Predicting Solar Flares Using CNN and LSTM on Two Solar Cycles of Active Region Data

TL;DR

This study employs CNN and LSTM deep learning models to predict solar flares using data from two solar cycles, demonstrating improved accuracy with ensemble methods and interpretability via attribution techniques.

Contribution

It introduces a stacking ensemble of CNN and LSTM for flare prediction and applies Integrated Gradients for model interpretability, highlighting the importance of multi-cycle data and magnetic flux features.

Findings

LSTM trained on two cycles outperforms single-cycle training with higher TSS.

Ensemble of CNN and LSTM yields higher TSS than individual models.
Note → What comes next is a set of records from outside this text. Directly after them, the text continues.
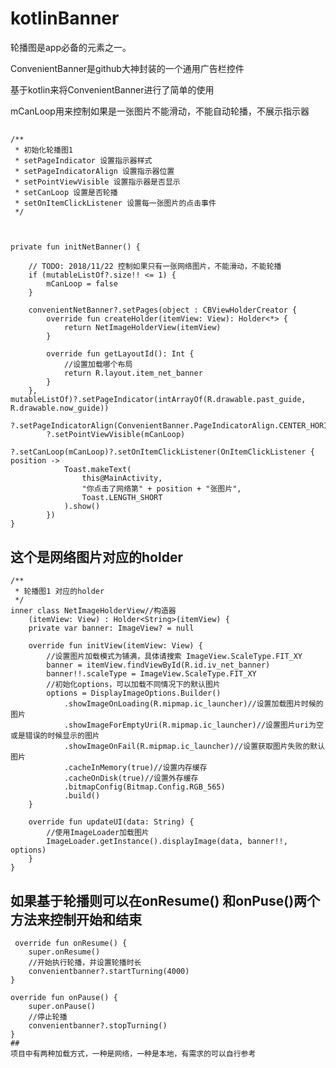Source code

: # kotlinBanner

轮播图是app必备的元素之一。


ConvenientBanner是github大神封装的一个通用广告栏控件

基于kotlin来将ConvenientBanner进行了简单的使用

mCanLoop用来控制如果是一张图片不能滑动，不能自动轮播，不展示指示器

##
    /**
     * 初始化轮播图1
     * setPageIndicator 设置指示器样式
     * setPageIndicatorAlign 设置指示器位置
     * setPointViewVisible 设置指示器是否显示
     * setCanLoop 设置是否轮播
     * setOnItemClickListener 设置每一张图片的点击事件
     */
     
     

    private fun initNetBanner() {

        // TODO: 2018/11/22 控制如果只有一张网络图片，不能滑动，不能轮播
        if (mutableListOf?.size!! <= 1) {
            mCanLoop = false
        }

        convenientNetBanner?.setPages(object : CBViewHolderCreator {
            override fun createHolder(itemView: View): Holder<*> {
                return NetImageHolderView(itemView)
            }

            override fun getLayoutId(): Int {
                //设置加载哪个布局
                return R.layout.item_net_banner
            }
        }, mutableListOf)?.setPageIndicator(intArrayOf(R.drawable.past_guide, R.drawable.now_guide))
            ?.setPageIndicatorAlign(ConvenientBanner.PageIndicatorAlign.CENTER_HORIZONTAL)
            ?.setPointViewVisible(mCanLoop)
            ?.setCanLoop(mCanLoop)?.setOnItemClickListener(OnItemClickListener { position ->
                Toast.makeText(
                    this@MainActivity,
                    "你点击了网络第" + position + "张图片",
                    Toast.LENGTH_SHORT
                ).show()
            })
    }
    
    
##    这个是网络图片对应的holder
    /**
     * 轮播图1 对应的holder
     */
    inner class NetImageHolderView//构造器
        (itemView: View) : Holder<String>(itemView) {
        private var banner: ImageView? = null

        override fun initView(itemView: View) {
            //设置图片加载模式为铺满，具体请搜索 ImageView.ScaleType.FIT_XY
            banner = itemView.findViewById(R.id.iv_net_banner)
            banner!!.scaleType = ImageView.ScaleType.FIT_XY
            //初始化options，可以加载不同情况下的默认图片
            options = DisplayImageOptions.Builder()
                .showImageOnLoading(R.mipmap.ic_launcher)//设置加载图片时候的图片
                .showImageForEmptyUri(R.mipmap.ic_launcher)//设置图片uri为空或是错误的时候显示的图片
                .showImageOnFail(R.mipmap.ic_launcher)//设置获取图片失败的默认图片
                .cacheInMemory(true)//设置内存缓存
                .cacheOnDisk(true)//设置外存缓存
                .bitmapConfig(Bitmap.Config.RGB_565)
                .build()
        }

        override fun updateUI(data: String) {
            //使用ImageLoader加载图片
            ImageLoader.getInstance().displayImage(data, banner!!, options)
        }
    }
    
##    如果基于轮播则可以在onResume() 和onPuse()两个方法来控制开始和结束
    
     override fun onResume() {
        super.onResume()
        //开始执行轮播，并设置轮播时长
        convenientbanner?.startTurning(4000)
    }

    override fun onPause() {
        super.onPause()
        //停止轮播
        convenientbanner?.stopTurning()
    }
    ##
    项目中有两种加载方式，一种是网络，一种是本地，有需求的可以自行参考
Integrated Gradients attribute flare predictions to magnetic flux, revealing model limitations.

Abstract

We consider the flare prediction problem that distinguishes flare-imminent active regions that produce an M- or X-class flare in the future 24 hours, from quiet active regions that do not produce any flare within $\pm 24$ hours. Using line-of-sight magnetograms and parameters of active regions in two data products covering Solar Cycle 23 and 24, we train and evaluate two deep learning algorithms -- CNN and LSTM -- and their stacking ensembles. The decisions of CNN are explained using visual attribution methods. We have the following three main findings. (1) LSTM trained on data from two solar cycles achieves significantly higher True Skill Scores (TSS) than that trained on data from a single solar cycle with a confidence level of at least 0.95. (2) On data from Solar Cycle 23, a stacking ensemble that combines predictions from LSTM and CNN using the TSS criterion achieves significantly higher TSS than the "select-best" strategy with a confidence level of at least 0.95. (3) A visual attribution method called Integrated Gradients is able to attribute the CNN's predictions of flares to the emerging magnetic flux in the active region. It also reveals a limitation of CNN as a flare prediction method using line-of-sight magnetograms: it treats the polarity artifact of line-of-sight magnetograms as positive evidence of flares.